In Cyprus, the gap narrowed with average wages going from 15.8 per cent in 2010 to 9 per cent in 2020, while the lowest pay gap for 2020 was recorded in Luxembourg at 0.7 per cent.
As far as EU’s average employment rates for 2020 are concerned, the proportion of men in employment exceeded that of women by 11p.p. as women’s employment rate stood at 66.2 per cent and 77.2 per cent for men.
The lowest gender employment gap was recorded in Lithuania (1.7pp) and the highest in Italy (19.5 p.p.).
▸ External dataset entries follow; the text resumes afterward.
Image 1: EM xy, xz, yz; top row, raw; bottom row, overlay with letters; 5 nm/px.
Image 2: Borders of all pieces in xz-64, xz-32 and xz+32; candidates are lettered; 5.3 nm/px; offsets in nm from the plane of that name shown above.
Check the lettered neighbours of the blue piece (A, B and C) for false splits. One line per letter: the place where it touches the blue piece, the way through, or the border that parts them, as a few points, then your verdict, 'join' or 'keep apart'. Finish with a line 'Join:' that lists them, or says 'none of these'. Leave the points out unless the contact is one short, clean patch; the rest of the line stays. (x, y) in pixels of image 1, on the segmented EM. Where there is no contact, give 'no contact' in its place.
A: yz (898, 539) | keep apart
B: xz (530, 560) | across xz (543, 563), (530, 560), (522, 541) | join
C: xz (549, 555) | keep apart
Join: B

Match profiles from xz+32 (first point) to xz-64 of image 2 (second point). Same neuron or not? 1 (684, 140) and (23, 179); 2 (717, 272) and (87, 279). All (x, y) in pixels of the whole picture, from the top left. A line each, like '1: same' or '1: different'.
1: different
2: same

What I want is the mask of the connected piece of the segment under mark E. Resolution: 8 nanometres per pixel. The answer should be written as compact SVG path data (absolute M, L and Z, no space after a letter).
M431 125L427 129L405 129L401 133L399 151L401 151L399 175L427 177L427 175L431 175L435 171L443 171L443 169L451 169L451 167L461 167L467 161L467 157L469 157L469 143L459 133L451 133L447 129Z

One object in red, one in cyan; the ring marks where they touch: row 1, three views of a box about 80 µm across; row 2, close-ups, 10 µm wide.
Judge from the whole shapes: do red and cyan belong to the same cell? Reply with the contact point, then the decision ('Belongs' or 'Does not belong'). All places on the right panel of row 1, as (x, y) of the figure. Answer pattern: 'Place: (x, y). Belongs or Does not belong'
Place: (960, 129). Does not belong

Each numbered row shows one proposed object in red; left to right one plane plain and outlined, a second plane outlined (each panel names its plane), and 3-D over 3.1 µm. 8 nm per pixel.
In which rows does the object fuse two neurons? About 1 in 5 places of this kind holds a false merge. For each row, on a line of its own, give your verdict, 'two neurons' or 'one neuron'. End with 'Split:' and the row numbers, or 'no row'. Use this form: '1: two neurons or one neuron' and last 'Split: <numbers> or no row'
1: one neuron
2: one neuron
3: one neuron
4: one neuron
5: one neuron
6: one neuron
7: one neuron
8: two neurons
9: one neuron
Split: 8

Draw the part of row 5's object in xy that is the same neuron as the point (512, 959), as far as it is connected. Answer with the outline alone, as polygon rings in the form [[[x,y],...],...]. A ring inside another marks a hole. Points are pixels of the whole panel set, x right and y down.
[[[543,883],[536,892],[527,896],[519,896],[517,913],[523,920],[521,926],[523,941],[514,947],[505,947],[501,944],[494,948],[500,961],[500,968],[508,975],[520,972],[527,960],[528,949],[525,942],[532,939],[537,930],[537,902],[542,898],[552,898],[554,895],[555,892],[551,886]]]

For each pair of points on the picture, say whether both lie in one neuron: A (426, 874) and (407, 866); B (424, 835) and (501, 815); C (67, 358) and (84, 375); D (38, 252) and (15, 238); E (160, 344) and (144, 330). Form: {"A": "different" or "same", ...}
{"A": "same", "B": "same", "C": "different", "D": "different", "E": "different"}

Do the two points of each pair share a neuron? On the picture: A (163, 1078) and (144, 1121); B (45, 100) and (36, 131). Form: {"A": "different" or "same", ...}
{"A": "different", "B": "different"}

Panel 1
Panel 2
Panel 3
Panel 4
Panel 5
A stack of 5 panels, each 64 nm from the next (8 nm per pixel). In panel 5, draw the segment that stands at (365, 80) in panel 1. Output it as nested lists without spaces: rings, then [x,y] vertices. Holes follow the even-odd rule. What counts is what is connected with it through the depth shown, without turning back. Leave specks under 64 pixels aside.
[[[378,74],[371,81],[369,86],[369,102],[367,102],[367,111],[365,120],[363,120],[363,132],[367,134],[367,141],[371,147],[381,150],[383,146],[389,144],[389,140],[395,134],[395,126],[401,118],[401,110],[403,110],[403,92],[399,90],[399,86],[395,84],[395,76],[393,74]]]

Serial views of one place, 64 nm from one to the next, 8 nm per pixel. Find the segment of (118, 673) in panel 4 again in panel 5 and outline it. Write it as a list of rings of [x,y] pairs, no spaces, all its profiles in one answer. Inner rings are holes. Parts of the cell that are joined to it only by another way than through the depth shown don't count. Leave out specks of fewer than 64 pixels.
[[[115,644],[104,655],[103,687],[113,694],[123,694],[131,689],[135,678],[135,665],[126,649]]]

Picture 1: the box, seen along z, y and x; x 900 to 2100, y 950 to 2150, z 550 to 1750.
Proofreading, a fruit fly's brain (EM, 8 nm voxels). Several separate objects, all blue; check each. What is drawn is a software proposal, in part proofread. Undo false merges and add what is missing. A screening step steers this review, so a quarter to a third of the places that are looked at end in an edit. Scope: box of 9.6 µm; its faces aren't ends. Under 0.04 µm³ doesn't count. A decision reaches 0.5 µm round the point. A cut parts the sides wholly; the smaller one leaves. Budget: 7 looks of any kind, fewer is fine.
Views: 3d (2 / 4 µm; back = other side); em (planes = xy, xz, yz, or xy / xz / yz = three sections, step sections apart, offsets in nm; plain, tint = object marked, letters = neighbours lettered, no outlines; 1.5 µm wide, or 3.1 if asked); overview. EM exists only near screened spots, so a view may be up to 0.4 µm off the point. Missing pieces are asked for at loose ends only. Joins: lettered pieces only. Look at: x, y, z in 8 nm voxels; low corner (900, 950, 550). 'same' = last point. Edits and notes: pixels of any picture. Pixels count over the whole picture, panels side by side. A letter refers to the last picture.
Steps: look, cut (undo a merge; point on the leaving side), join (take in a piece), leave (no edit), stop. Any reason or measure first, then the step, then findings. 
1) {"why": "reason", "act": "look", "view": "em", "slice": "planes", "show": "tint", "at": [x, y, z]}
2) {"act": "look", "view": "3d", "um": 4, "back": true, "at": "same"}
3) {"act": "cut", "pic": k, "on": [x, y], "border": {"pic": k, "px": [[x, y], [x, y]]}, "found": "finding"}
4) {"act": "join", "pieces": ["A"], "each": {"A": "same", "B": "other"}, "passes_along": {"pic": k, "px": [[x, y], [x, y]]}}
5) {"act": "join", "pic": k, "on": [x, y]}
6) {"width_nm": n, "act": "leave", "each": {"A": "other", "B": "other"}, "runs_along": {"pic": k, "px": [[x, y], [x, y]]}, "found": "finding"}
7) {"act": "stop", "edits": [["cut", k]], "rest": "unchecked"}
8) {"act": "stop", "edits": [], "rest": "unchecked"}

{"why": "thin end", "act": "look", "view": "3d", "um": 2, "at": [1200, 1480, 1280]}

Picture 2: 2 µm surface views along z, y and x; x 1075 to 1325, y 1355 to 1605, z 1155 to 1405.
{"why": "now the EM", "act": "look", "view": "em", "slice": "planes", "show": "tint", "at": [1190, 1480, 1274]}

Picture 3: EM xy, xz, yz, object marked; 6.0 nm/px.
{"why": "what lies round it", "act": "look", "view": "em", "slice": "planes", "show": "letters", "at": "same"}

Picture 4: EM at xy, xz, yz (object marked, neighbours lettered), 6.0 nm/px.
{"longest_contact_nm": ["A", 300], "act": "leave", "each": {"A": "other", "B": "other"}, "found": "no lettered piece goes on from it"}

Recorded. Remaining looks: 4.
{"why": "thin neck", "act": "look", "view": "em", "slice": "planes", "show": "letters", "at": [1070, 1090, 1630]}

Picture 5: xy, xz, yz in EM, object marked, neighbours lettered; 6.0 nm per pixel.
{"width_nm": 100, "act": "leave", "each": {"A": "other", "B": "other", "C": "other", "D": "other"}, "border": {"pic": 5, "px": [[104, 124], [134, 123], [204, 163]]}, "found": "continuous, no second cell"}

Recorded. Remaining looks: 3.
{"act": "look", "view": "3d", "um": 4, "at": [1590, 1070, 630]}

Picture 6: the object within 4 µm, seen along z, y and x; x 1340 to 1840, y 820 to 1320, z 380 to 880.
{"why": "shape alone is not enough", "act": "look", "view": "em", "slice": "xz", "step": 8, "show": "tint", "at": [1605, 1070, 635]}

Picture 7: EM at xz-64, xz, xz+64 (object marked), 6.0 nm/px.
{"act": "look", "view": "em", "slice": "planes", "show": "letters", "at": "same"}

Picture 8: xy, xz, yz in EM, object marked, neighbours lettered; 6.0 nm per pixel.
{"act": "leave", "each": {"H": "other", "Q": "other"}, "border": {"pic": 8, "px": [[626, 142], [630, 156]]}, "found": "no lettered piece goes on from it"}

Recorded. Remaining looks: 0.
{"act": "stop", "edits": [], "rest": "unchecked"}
Figures on gender employment vary across member states and this is partially due to the lower participation of women in the labour markets of countries like Italy, Greece, and Romania.
In Cyprus, the gap stands at 12.2pp with men’s employment rate at 81.1 per cent and women’s at 69.1 per cent and has recorded no significant shift in absolute numbers in the past decade.
Regarding tertiary education attainment, all member states except Germany have recorded a negative gender gap. In other words, the proportion of women holding tertiary education exceeded that of men.
Lastly, life expectancy across all member states was by 5.5 years higher for women than for men.